BEGIN Selected extract

Anyway, I learned a great many lessons in the number of ways in which statistics can be used and misused to support arguments that they don’t actually have anything to do with.
For example, there’s an excellent book called Why Marriage Matters by Evan Wolfson, founder of Freedom to Marry, about, well, why marriage matters. Unfortunately, there’s also a book called Why Marriage Matters published by the Institute for American Values. (Whenever an organization has the word “values” in its name I start feeling very nervous. Somehow it always seems that in these contexts “values” actually means “our values and not yours.”) Here are some of the things the Institute for American Values has to say about why same-sex couples shouldn’t be allowed to raise children:
- “Children of divorced or unwed parents have lower grades . . . are more likely to be held back, and are more likely to drop out of high school.”
- “Divorce and unmarried childbearing appear to have negative effects on children’s physical health and life expectancy. . . . The health disadvantages associated with being raised outside of intact marriages persist long into adulthood.”
- “Children who live with their own two married parents enjoy better physical health, on average, than do children in other family forms.”
- “Young teens whose parents stay married are also the least likely to experiment with tobacco or alcohol.”

END Selected extract

#### [Tasks and exercises]
**a.** Reproduce word for word everything in the passage on marriage statistics from "Anyway, I learned" down to "to do with.".
**b.** Write out again everything in the records from the line containing "What is the maximum value shown in the chart?" down to the line containing "What is the difference", replacing "chart" with "graph" and leaving the rest unchanged.

BEGIN Exercise inputs

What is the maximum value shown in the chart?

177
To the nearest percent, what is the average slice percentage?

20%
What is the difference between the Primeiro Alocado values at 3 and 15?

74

END Exercise inputs
BEGIN Exercise inputs

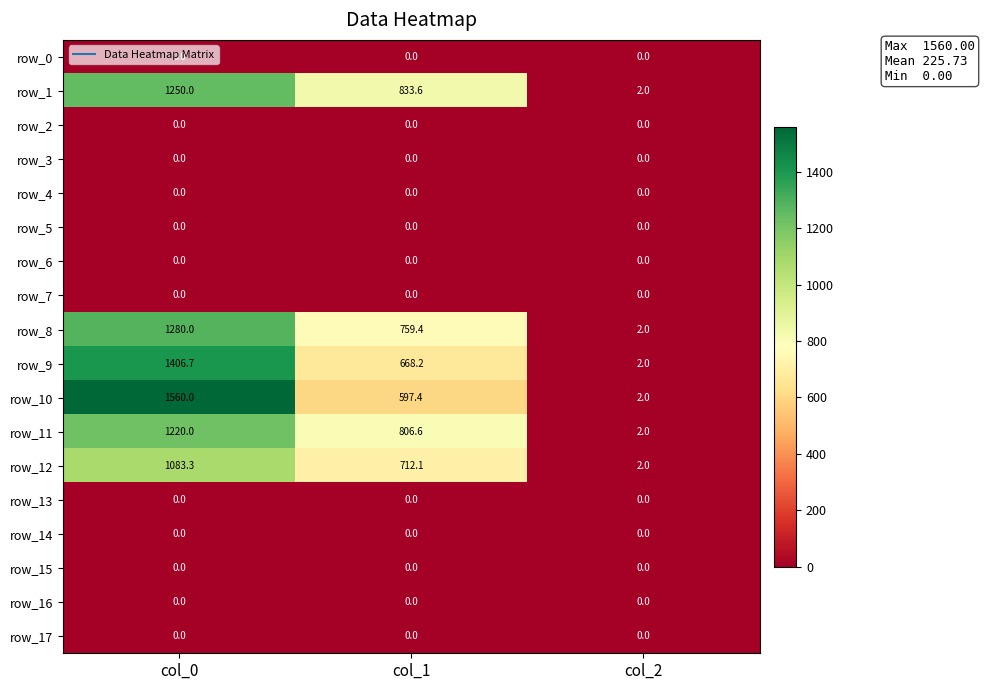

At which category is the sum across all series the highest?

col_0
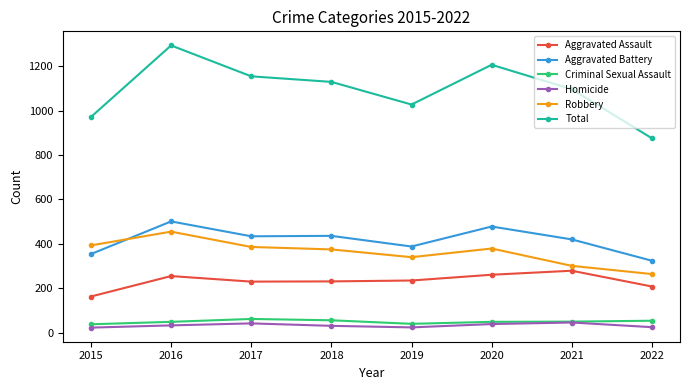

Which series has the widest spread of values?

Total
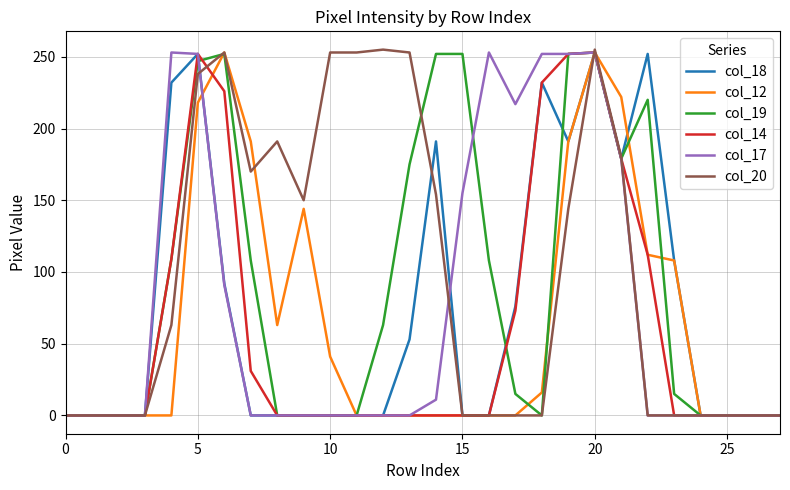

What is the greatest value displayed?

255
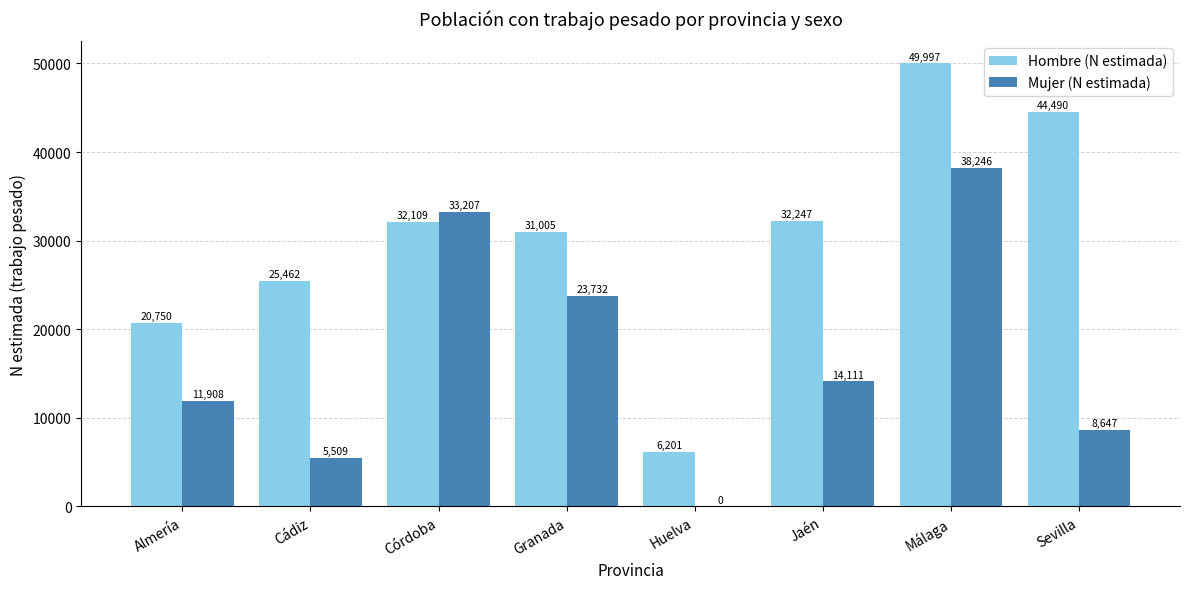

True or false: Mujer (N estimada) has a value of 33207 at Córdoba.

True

END Exercise inputs
BEGIN Exercise inputs

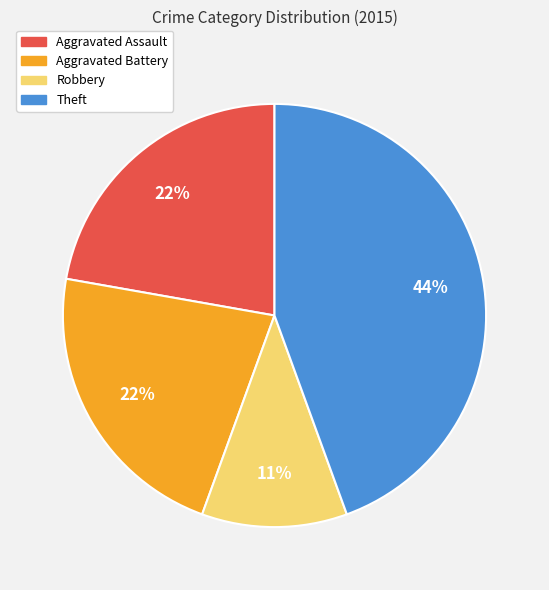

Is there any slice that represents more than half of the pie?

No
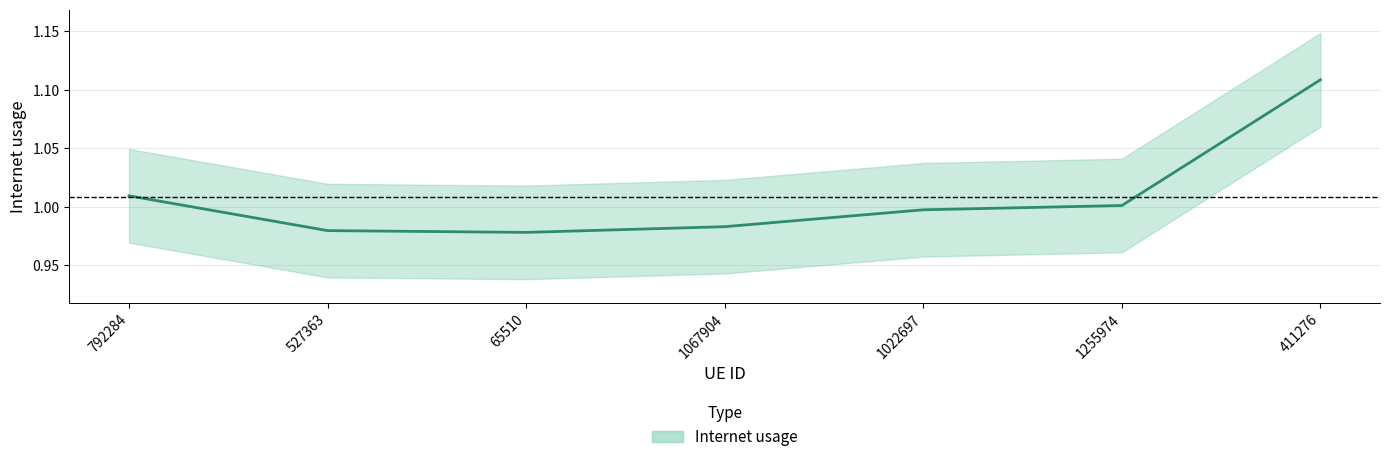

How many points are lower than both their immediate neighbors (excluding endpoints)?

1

END Exercise inputs

#### [List of solutions]
**a.**
Anyway, I learned a great many lessons in the number of ways in which statistics can be used and misused to support arguments that they don’t actually have anything to do with.

**b.**
What is the maximum value shown in the graph?

177
To the nearest percent, what is the average slice percentage?

20%
What is the difference between the Primeiro Alocado values at 3 and 15?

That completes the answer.